The GPT-5 cost formula
Every GPT-5 call uses the same per-token math. No platform fee, no per-call fee, no minimum invoice. You pay for tokens in and tokens out, at the chosen model's per-1M rate:
``` cost = (input_tokens / 1,000,000) × input_price_per_M + (output_tokens / 1,000,000) × output_price_per_M ```
Two adjustments stack on top. Prompt-cache hits — portions of your input prefix that OpenAI cached because you sent them recently — bill at the cached-input rate (10% of the standard input price across every GPT-5 tier). Long stable system prompts and reused tool schemas are the typical winners. The Batch API takes a flat 50% off both input and output for asynchronous jobs delivered within 24 hours.

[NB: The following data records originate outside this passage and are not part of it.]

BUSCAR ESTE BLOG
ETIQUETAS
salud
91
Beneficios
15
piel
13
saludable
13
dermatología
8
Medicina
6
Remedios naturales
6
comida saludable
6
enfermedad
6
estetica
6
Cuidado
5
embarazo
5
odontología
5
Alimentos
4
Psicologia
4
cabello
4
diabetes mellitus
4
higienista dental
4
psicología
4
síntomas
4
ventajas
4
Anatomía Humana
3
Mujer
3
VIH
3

The discounts compose: a cached + batched GPT-5.5 call pays $0.50/1M cached input divided by 2 = $0.25/1M on the cached portion, and $30/1M output divided by 2 = $15/1M on output.

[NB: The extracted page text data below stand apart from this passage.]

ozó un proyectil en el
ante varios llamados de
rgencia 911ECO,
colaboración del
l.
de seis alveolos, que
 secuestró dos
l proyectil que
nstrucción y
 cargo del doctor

On GPT-5.5 Pro, reasoning tokens generated internally before the visible response bill at the $180/1M output rate, the same as the answer text. A query that triggers 3,000 reasoning tokens to produce a 500-token answer bills 3,500 output tokens. Budget for a 3-8x reasoning multiplier on Pro if the task is non-trivial. Standard GPT-5.5 and GPT-5.4 do not surface chain-of-thought; their output bill matches the response length.